### Given task 1
Translate this sentence from the Budimex meeting announcement into Spanish: "The agenda of the meeting shall be as follows:"
### Given task 2
Extend the Budimex meeting announcement past its last agenda item.

Budimex.pl

Aktuální report č. 29 / 2020

Datum: 18. května 2020 11:45

ANNOUNCEMENT OF CONVENING THE ORDINARY GENERAL SHAREHOLDERS MEETING

The Management Board of Budimex S.A. with its registered office in Warsaw (01-204 Warsaw), ul. Siedmiogrodzka 9, a company entered in the register of entrepreneurs kept by the District Court for the capital city of Warsaw in Warsaw, 12th Division of the National Court Register under the number 1764, share capital in the amount of PLN 127,650,490, paid-up in full, hereby convenes the Ordinary General Shareholders Meeting (hereinafter abbreviated as the OGSM) on 18 June 2020 at 11.00 a.m. at the Company’s registered office in Warsaw, at ul. Siedmiogrodzka 9 (conference hall on the ground floor of the building, to the left of the reception). The agenda of the meeting shall be as follows:

 

1. Opening of the Ordinary General Shareholders' Meeting.

 

2. Election of the Chairman of the Ordinary General Shareholders' Meeting.

 

3. Ascertainment of due convention of the Ordinary General Shareholders' Meeting and its capacity to adopt resolutions.

 

4. Election of the Returning Committee.

 

5. Adoption of the agenda.

 

6. Presentation and review of the report on the operations of the Budimex Group and Budimex S.A. for 2019, the financial statements of Budimex S.A. for the year ended 31 December 2019 together with the report on the audit of the annual financial statements of Budimex S.A. for the year ended 31 December 2019, as well as the consolidated financial statements of the Budimex Group for the year ended 31 December 2019 together with the report on the audit of the annual consolidated financial statements for the year ended 31 December 2019.

 

7. Presentation and review of the report of Budimex S.A. on non-financial information for 2019 and the report of the Budimex Group on non-financial information for 2019.

 

8. Presentation of the draft remuneration policy of Budimex S.A. together with the recommendation of the Company's Supervisory Board as regards its adoption by the Ordinary General Shareholder’s Meeting.

 

9. Presentation of the report of the Supervisory Board of Budimex S.A., including the results of the assessment of the Management Board’s reports on the operations and financial statements for the financial year 2019, the Management Board’s proposal for the distribution of profit as well as the assessment of the Company’s situation, fulfilling the requirements arising from the “Best Practice of WSE Listed Companies 2016”.

### Data shown
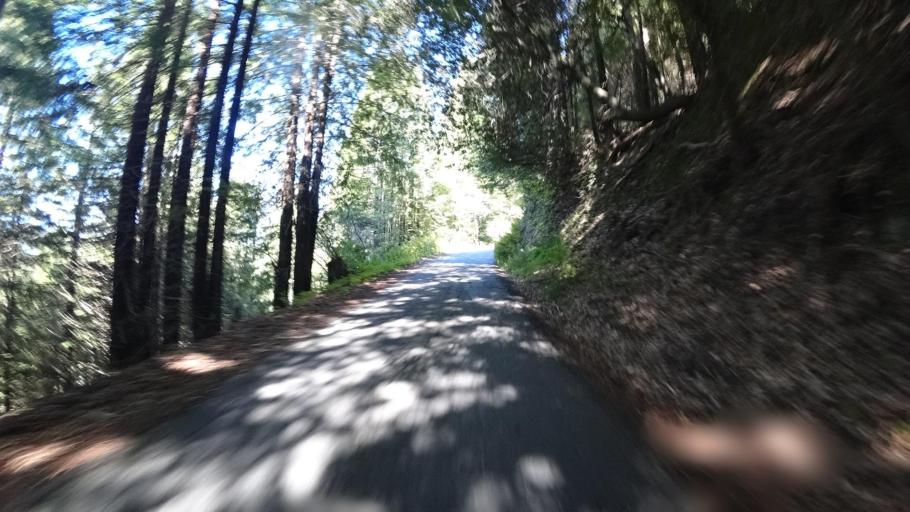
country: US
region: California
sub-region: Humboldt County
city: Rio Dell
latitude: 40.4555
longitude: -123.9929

* * *

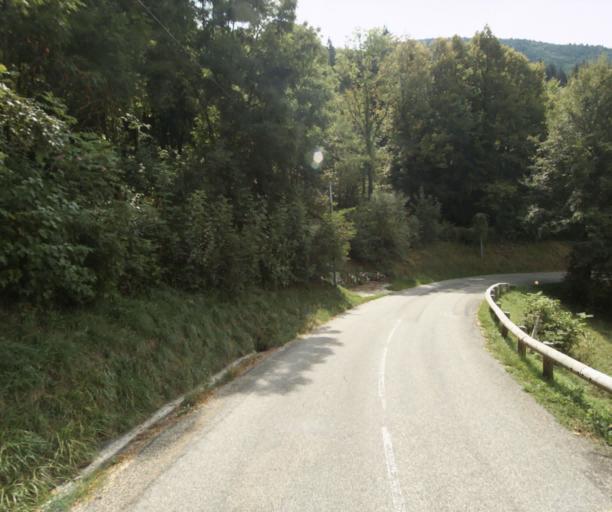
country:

### Output 1
El orden del día de la junta será el siguiente:

### Output 2
10. Adoption of resolutions regarding:

10.1. review and approval of the report on the operations of the Budimex Group and Budimex S.A. for 2019,

10.2. review and approval of the report of Budimex S.A. on non-financial information for 2019,

10.3. review and approval of the report of the Budimex Group on non-financial information for 2019,

10.4. review and approval of the financial statements of Budimex S.A. for the year ended 31 December 2019,

10.5. review and approval of the consolidated financial statements of the Budimex Group for the year ended 31 December 2019,

10.6. the creation of a reserve capital,

10.7. distribution of profit for 2019,

10.8. vote of approval in relation to the performance of duties by Members of the Management Board of Budimex S.A. in 2019,

10.9. vote of approval in relation to the performance of duties by Members of the Supervisory Board in 2019,

10.10. adopting the Remuneration Policy of the members of Budimex S.A. bodies,

10.11. determining the rules governing the participation of members of the Supervisory Board of Budimex S.A. in the Employee Capital Plans,

10.12. consent to the sale by Budimex S.A. of property constituting plot No 37/10 from cadastral district 1-11-07 located in Warsaw, at ul. Guźca,

10.13. changes of §16 section 4 and 5 as well as section 9(m) of the Articles of Association of the Company and the adoption of the consolidated text of the Articles of Association.

10.14. changes in the composition of the Supervisory Board of Budimex S.A.

 

11. Closure of the Meeting.

 

Acting pursuant to Article 402 [2] of the Code of Commercial Companies, the Management Board of Budimex S.A. hereby notifies the shareholders of the procedures to be applied in respect of the OGSM as regards participating in the OGSM and exercising voting rights:

 

1. The shareholder’s right to demand putting particular items on the agenda of the OGSM:

 

A shareholder or shareholders representing at least one twentieth of the Company’s share capital are entitled to request particular items to be put on the agenda of the OGSM. The request should be submitted to the Management Board of the Company not later than twenty-one days before the appointed date of the OGSM. The request should contain a justification or a draft resolution concerning the proposed item of the agenda. The request may be submitted in writing to the Company’s registered office (address: Budimex S.A., ul. Siedmiogrodzka 9, 01-204 Warsaw) or in electronic form to the e-mail address: walnezgromadzenie@budimex.pl.

The request should be accompanied by the documents confirming one’s right to its submission. This means that a shareholder or shareholders referred to in the first subparagraph of this clause should demonstrate that they hold the sufficient number of shares as at the date of submission of the request by attaching, for instance, a registered deposit certificate or a certificate issued by the entity keeping the securities account. In the case of natural persons, it is necessary to attach a copy of a shareholder’s identity document (a copy of ID card, passport or another document allowing to identify a shareholder). In the case of entities other than natural persons, it is necessary to attach a copy of an entry in the relevant register.

The Management Board is obliged to announce the changes introduced to the agenda upon the shareholders’ request immediately, but not later than eighteen days before the appointed date of the OGSM.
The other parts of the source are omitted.